I made the trip back to work via metro, bus and tram and the afternoon passed by.  The next delicious moment happened on my way out of the building.  When I got into the elevator to get to the ground floor, I was the only person.  I wondered if the elevator would stop at an intermediate floor.  And it did.  And then I wondered if the person about to enter would be male or female.  With a slight amount of nervousness, I hoped that the person would be not only female, but solitary as well.  And the person was.  She entered.  I said "Bonjour", she said "Bonsoir" in response.  As usual in these circumstances, I scolded myself for not using the appropriate greeting for the evening.  Yet I was too focused on this rare occasion to care much about appropriate greetings.  When the doors of the elevators closed, I turned to the lady and asked, "Vous venez ici souvent ?" ("Do you come here often?")  She replied, in a more or less serious manner, "Mais je travaille ici" ("Well I work here").  We both stared at each other for a brief moment, her facial expression more puzzled than mine.  An awkward silence set in.  We still faced each other, but we no longer had eye contact.  I noticed a faint smile on her face nonetheless.  A guy got in at a lower floor, but that did nothing to change the vibe.  On the ground floor, the woman got out of the elevator, then out of the building.  I lagged behind, reflecting on what had just transpired.  Needless to say, I was glad about it.  A bit troubled, but glad.
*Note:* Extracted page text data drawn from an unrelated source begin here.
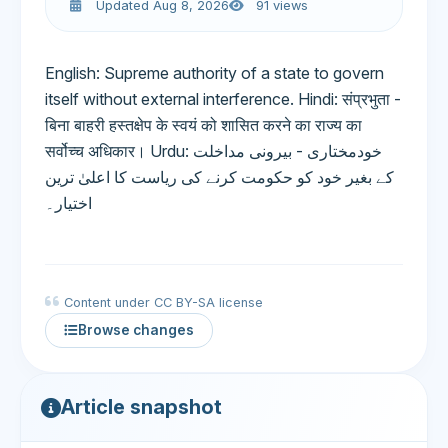
Updated Aug 8, 2026
91 views
English: Supreme authority of a state to govern
itself without external interference. Hindi: संप्रभुता -
बिना बाहरी हस्तक्षेप के स्वयं को शासित करने का राज्य का
सर्वोच्च अधिकार। Urdu: خودمختاری - بیرونی مداخلت
کے بغیر خود کو حکومت کرنے کی ریاست کا اعلیٰ ترین
اختیار۔
Content under CC BY-SA license
Browse changes
Article snapshot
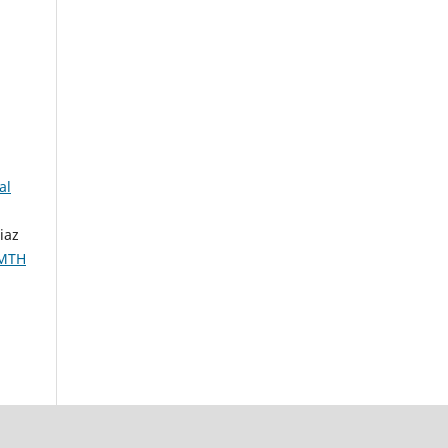
al
iaz
IMTH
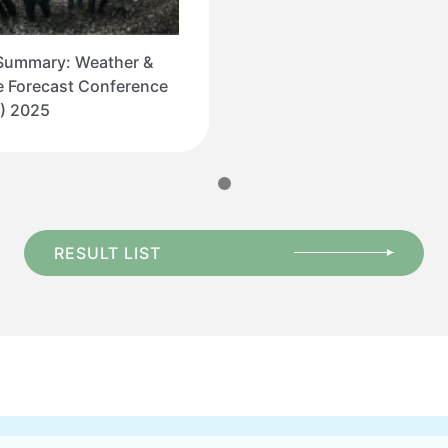
Summary: Weather &
e Forecast Conference
) 2025
RESULT LIST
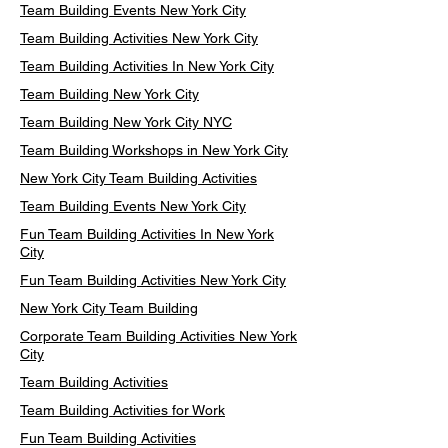
Team Building Events New York City
Team Building Activities New York City
Team Building Activities In New York City
Team Building New York City
Team Building New York City NYC
Team Building Workshops in New York City
New York City Team Building Activities
Team Building Events New York City
Fun Team Building Activities In New York
City
Fun Team Building Activities New York City
New York City Team Building
Corporate Team Building Activities New York
City
Team Building Activities
Team Building Activities for Work
Fun Team Building Activities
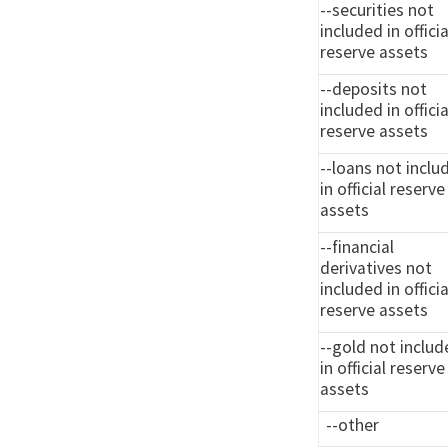
--securities not
included in officia
reserve assets
--deposits not
included in officia
reserve assets
--loans not inclu
in official reserve
assets
--financial
derivatives not
included in officia
reserve assets
--gold not inclu
in official reserve
assets
--other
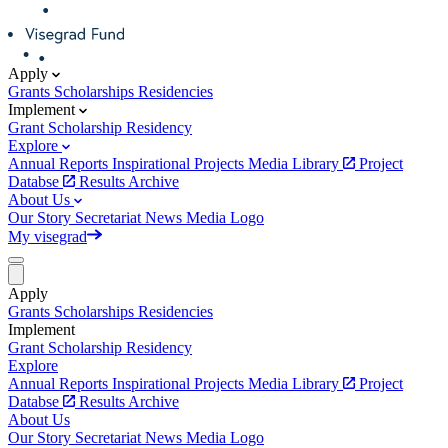
Apply
Grants
Scholarships
Residencies
Implement
Grant
Scholarship
Residency
Explore
Annual Reports
Inspirational Projects
Media Library
Project
Databse
Results Archive
About Us
Our Story
Secretariat
News
Media
Logo
My visegrad
Apply
Grants
Scholarships
Residencies
Implement
Grant
Scholarship
Residency
Explore
Annual Reports
Inspirational Projects
Media Library
Project
Databse
Results Archive
About Us
Our Story
Secretariat
News
Media
Logo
Since it was rush hour, I decided to try out Operation Rush Hour before entering the metro to go home.  I was already out on the street, and the lady from the elevator was nowhere to be found (even though I was not necessarily looking for her).  I spotted a group of three girls coming my way.  Hesitation.  Then I spoke to the closest one as I passed her.  "Bonjour, le mois d'août, vous passez vos vacances où en général ?" ("Hello, in August, where do you usually spend your vacation ?")  "Rwanda", she said.  Here was a reply, and even a reaction, that I had not expected.  In fact, I was expecting a mild form of repulsion (which only goes to show my comfort level with this type of activity).  But no, I was talking with a group of Rwandan girls.  We (they and I) got to know a little about each other, but it did not mean much since we dispersed within the minute.  Later on, I came across a woman who I found older and less attractive than the Rwandans but attractive nonetheless (call me a bit desperate), and stopped to quiz her on when the next public holiday was.  The ideas that I have sometimes.  But she was quite agreeable and played along.  Each time (out of two) that she suggested a holiday that fell on a weekend, I contested her response, saying that it did not count.  So we reached a conclusion that the next real holiday was on November 11, otherwise known as the anniversary of the signature of the armistice that ended World War I in 1918.  We then separated and I completed my journey to the metro, where I did not hesitate to run Operation Metro once more.  Pure joy.

Back at home, I announced an upcoming group outing to Jardin des serres d'Auteuil on the Paris Sketchers website.  I also wrote a first draft of this very blog post.

And to think that these events happened because I decided at each instant to take responsibility for loving myself.

May the most of the following days be similar, or simply presque parfaites.